__What you will do__:
From the first line to the last, write out the material exactly.

____

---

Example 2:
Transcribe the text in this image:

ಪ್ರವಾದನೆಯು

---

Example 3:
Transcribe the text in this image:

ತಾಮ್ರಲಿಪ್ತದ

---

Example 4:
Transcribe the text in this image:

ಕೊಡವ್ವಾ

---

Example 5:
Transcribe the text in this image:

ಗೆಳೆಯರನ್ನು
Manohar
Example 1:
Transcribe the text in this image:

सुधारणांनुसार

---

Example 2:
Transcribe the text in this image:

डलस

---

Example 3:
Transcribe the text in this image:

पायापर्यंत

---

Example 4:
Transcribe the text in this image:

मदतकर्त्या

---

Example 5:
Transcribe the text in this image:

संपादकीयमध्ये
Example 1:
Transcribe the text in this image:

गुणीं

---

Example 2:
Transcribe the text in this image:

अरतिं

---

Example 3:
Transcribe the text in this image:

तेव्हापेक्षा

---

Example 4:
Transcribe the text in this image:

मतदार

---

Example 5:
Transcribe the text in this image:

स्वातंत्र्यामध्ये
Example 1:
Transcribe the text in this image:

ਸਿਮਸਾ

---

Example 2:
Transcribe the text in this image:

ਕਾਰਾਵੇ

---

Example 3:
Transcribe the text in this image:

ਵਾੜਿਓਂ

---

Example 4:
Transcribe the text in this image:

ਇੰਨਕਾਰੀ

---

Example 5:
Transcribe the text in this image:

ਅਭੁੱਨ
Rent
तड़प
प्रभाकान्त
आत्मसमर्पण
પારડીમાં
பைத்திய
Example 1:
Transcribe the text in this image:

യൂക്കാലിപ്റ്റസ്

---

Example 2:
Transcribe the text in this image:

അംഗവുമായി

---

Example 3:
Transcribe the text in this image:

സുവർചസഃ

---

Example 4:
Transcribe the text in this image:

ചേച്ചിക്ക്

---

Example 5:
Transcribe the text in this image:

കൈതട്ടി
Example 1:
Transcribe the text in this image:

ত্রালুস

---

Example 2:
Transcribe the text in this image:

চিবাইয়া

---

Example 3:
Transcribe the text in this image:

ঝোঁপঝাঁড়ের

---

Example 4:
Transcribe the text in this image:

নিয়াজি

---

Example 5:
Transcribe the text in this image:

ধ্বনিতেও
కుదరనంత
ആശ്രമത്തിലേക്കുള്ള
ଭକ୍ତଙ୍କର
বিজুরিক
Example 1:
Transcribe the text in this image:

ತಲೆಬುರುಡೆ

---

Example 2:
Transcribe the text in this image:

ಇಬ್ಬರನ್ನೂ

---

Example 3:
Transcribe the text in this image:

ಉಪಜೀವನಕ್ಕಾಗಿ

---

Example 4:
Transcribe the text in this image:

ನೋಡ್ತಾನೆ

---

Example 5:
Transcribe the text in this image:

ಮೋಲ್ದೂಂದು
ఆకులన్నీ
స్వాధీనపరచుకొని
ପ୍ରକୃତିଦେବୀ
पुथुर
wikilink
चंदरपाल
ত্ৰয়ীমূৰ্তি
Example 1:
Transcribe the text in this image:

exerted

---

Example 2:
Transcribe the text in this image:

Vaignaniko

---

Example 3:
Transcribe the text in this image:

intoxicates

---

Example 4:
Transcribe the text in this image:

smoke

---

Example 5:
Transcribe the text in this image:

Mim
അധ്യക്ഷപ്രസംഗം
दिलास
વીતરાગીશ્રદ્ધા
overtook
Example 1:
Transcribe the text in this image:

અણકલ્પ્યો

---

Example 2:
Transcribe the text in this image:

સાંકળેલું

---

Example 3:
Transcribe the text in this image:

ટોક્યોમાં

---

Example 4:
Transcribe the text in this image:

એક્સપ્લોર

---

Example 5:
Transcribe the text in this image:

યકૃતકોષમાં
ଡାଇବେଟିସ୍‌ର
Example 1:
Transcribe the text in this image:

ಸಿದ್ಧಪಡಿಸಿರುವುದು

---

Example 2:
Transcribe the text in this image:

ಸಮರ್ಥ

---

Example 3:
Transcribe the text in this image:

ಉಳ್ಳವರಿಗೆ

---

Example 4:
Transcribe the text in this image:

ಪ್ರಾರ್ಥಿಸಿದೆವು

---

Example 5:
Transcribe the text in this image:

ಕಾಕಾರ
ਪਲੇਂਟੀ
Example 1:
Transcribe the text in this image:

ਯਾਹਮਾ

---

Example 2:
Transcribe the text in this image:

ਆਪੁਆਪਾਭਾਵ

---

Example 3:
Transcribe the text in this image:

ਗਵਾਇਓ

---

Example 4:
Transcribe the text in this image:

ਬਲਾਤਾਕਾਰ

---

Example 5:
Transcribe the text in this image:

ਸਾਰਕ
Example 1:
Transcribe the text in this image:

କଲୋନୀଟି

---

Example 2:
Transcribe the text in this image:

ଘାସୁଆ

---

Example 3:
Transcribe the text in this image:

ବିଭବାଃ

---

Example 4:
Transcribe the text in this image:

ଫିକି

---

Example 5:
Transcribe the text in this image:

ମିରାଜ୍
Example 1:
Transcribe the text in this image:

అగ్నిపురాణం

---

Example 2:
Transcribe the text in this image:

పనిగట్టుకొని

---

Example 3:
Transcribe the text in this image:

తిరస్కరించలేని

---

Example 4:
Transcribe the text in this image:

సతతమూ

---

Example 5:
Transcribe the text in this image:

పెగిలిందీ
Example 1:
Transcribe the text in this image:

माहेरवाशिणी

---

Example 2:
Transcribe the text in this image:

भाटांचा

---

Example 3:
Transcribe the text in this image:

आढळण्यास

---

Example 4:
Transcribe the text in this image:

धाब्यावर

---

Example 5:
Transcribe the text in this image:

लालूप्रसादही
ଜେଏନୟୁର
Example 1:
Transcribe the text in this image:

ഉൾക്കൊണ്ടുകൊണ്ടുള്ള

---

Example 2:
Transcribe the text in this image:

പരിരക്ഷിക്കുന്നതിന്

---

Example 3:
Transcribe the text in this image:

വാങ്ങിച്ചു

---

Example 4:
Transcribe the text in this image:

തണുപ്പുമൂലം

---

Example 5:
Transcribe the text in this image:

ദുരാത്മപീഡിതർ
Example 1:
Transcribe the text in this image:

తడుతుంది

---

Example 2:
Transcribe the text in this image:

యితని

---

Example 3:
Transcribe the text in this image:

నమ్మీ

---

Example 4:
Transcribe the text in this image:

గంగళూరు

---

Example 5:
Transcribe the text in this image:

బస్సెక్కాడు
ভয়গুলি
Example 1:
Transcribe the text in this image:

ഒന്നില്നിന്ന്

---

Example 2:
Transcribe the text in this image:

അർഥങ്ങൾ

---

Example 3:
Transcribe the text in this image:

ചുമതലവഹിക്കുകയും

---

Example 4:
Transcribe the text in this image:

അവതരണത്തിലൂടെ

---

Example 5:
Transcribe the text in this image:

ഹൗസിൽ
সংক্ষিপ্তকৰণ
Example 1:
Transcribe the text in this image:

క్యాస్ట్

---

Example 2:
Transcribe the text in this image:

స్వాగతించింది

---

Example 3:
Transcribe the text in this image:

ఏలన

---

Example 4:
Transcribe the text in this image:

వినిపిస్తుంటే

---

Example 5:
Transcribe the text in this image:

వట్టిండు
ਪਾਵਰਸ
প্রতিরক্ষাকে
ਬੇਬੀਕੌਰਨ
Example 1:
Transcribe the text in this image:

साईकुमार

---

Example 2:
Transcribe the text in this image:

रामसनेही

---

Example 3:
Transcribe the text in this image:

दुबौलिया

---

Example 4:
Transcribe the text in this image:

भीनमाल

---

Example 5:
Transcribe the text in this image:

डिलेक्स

____

__Answer to the exercise__:
---

Example 2:
Transcribe the text in this image:

ಪ್ರವಾದನೆಯು

---

Example 3:
Transcribe the text in this image:

ತಾಮ್ರಲಿಪ್ತದ

---

Example 4:
Transcribe the text in this image:

ಕೊಡವ್ವಾ

---

Example 5:
Transcribe the text in this image:

ಗೆಳೆಯರನ್ನು
Manohar
Example 1:
Transcribe the text in this image:

सुधारणांनुसार

---

Example 2:
Transcribe the text in this image:

डलस

---

Example 3:
Transcribe the text in this image:

पायापर्यंत

---

Example 4:
Transcribe the text in this image:

मदतकर्त्या

---

Example 5:
Transcribe the text in this image:

संपादकीयमध्ये
Example 1:
Transcribe the text in this image:

गुणीं

---

Example 2:
Transcribe the text in this image:

अरतिं

---

Example 3:
Transcribe the text in this image:

तेव्हापेक्षा

---

Example 4:
Transcribe the text in this image:

मतदार

---

Example 5:
Transcribe the text in this image:

स्वातंत्र्यामध्ये
Example 1:
Transcribe the text in this image:

ਸਿਮਸਾ

---

Example 2:
Transcribe the text in this image:

ਕਾਰਾਵੇ

---

Example 3:
Transcribe the text in this image:

ਵਾੜਿਓਂ

---

Example 4:
Transcribe the text in this image:

ਇੰਨਕਾਰੀ

---

Example 5:
Transcribe the text in this image:

ਅਭੁੱਨ
Rent
तड़प
प्रभाकान्त
आत्मसमर्पण
પારડીમાં
பைத்திய
Example 1:
Transcribe the text in this image:

യൂക്കാലിപ്റ്റസ്

---

Example 2:
Transcribe the text in this image:

അംഗവുമായി

---

Example 3:
Transcribe the text in this image:

സുവർചസഃ

---

Example 4:
Transcribe the text in this image:

ചേച്ചിക്ക്

---

Example 5:
Transcribe the text in this image:

കൈതട്ടി
Example 1:
Transcribe the text in this image:

ত্রালুস

---

Example 2:
Transcribe the text in this image:

চিবাইয়া

---

Example 3:
Transcribe the text in this image:

ঝোঁপঝাঁড়ের

---

Example 4:
Transcribe the text in this image:

নিয়াজি

---

Example 5:
Transcribe the text in this image:

ধ্বনিতেও
కుదరనంత
ആശ്രമത്തിലേക്കുള്ള
ଭକ୍ତଙ୍କର
বিজুরিক
Example 1:
Transcribe the text in this image:

ತಲೆಬುರುಡೆ

---

Example 2:
Transcribe the text in this image:

ಇಬ್ಬರನ್ನೂ

---

Example 3:
Transcribe the text in this image:

ಉಪಜೀವನಕ್ಕಾಗಿ

---

Example 4:
Transcribe the text in this image:

ನೋಡ್ತಾನೆ

---

Example 5:
Transcribe the text in this image:

ಮೋಲ್ದೂಂದು
ఆకులన్నీ
స్వాధీనపరచుకొని
ପ୍ରକୃତିଦେବୀ
पुथुर
wikilink
चंदरपाल
ত্ৰয়ীমূৰ্তি
Example 1:
Transcribe the text in this image:

exerted

---

Example 2:
Transcribe the text in this image:

Vaignaniko

---

Example 3:
Transcribe the text in this image:

intoxicates

---

Example 4:
Transcribe the text in this image:

smoke

---

Example 5:
Transcribe the text in this image:

Mim
അധ്യക്ഷപ്രസംഗം
दिलास
વીતરાગીશ્રદ્ધા
overtook
Example 1:
Transcribe the text in this image:

અણકલ્પ્યો

---

Example 2:
Transcribe the text in this image:

સાંકળેલું

---

Example 3:
Transcribe the text in this image:

ટોક્યોમાં

---

Example 4:
Transcribe the text in this image:

એક્સપ્લોર

---

Example 5:
Transcribe the text in this image:

યકૃતકોષમાં
ଡାଇବେଟିସ୍‌ର
Example 1:
Transcribe the text in this image:

ಸಿದ್ಧಪಡಿಸಿರುವುದು

---

Example 2:
Transcribe the text in this image:

ಸಮರ್ಥ

---

Example 3:
Transcribe the text in this image:

ಉಳ್ಳವರಿಗೆ

---

Example 4:
Transcribe the text in this image:

ಪ್ರಾರ್ಥಿಸಿದೆವು

---

Example 5:
Transcribe the text in this image:

ಕಾಕಾರ
ਪਲੇਂਟੀ
Example 1:
Transcribe the text in this image:

ਯਾਹਮਾ

---

Example 2:
Transcribe the text in this image:

ਆਪੁਆਪਾਭਾਵ

---

Example 3:
Transcribe the text in this image:

ਗਵਾਇਓ

---

Example 4:
Transcribe the text in this image:

ਬਲਾਤਾਕਾਰ

---

Example 5:
Transcribe the text in this image:

ਸਾਰਕ
Example 1:
Transcribe the text in this image:

କଲୋନୀଟି

---

Example 2:
Transcribe the text in this image:

ଘାସୁଆ

---

Example 3:
Transcribe the text in this image:

ବିଭବାଃ

---

Example 4:
Transcribe the text in this image:

ଫିକି

---

Example 5:
Transcribe the text in this image:

ମିରାଜ୍
Example 1:
Transcribe the text in this image:

అగ్నిపురాణం

---

Example 2:
Transcribe the text in this image:

పనిగట్టుకొని

---

Example 3:
Transcribe the text in this image:

తిరస్కరించలేని

---

Example 4:
Transcribe the text in this image:

సతతమూ

---

Example 5:
Transcribe the text in this image:

పెగిలిందీ
Example 1:
Transcribe the text in this image:

माहेरवाशिणी

---

Example 2:
Transcribe the text in this image:

भाटांचा

---

Example 3:
Transcribe the text in this image:

आढळण्यास

---

Example 4:
Transcribe the text in this image:

धाब्यावर

---

Example 5:
Transcribe the text in this image:

लालूप्रसादही
ଜେଏନୟୁର
Example 1:
Transcribe the text in this image:

ഉൾക്കൊണ്ടുകൊണ്ടുള്ള

---

Example 2:
Transcribe the text in this image:

പരിരക്ഷിക്കുന്നതിന്

---

Example 3:
Transcribe the text in this image:

വാങ്ങിച്ചു

---

Example 4:
Transcribe the text in this image:

തണുപ്പുമൂലം

---

Example 5:
Transcribe the text in this image:

ദുരാത്മപീഡിതർ
Example 1:
Transcribe the text in this image:

తడుతుంది

---

Example 2:
Transcribe the text in this image:

యితని

---

Example 3:
Transcribe the text in this image:

నమ్మీ

---

Example 4:
Transcribe the text in this image:

గంగళూరు

---

Example 5:
Transcribe the text in this image:

బస్సెక్కాడు
ভয়গুলি
Example 1:
Transcribe the text in this image:

ഒന്നില്നിന്ന്

---

Example 2:
Transcribe the text in this image:

അർഥങ്ങൾ

---

Example 3:
Transcribe the text in this image:

ചുമതലവഹിക്കുകയും

---

Example 4:
Transcribe the text in this image:

അവതരണത്തിലൂടെ

---

Example 5:
Transcribe the text in this image:

ഹൗസിൽ
সংক্ষিপ্তকৰণ
Example 1:
Transcribe the text in this image:

క్యాస్ట్

---

Example 2:
Transcribe the text in this image:

స్వాగతించింది

---

Example 3:
Transcribe the text in this image:

ఏలన

---

Example 4:
Transcribe the text in this image:

వినిపిస్తుంటే

---

Example 5:
Transcribe the text in this image:

వట్టిండు
ਪਾਵਰਸ
প্রতিরক্ষাকে
ਬੇਬੀਕੌਰਨ
Example 1:
Transcribe the text in this image:

साईकुमार

---

Example 2:
Transcribe the text in this image:

रामसनेही

---

Example 3:
Transcribe the text in this image:

दुबौलिया

---

Example 4:
Transcribe the text in this image:

भीनमाल

---

Example 5:
Transcribe the text in this image:

डिलेक्स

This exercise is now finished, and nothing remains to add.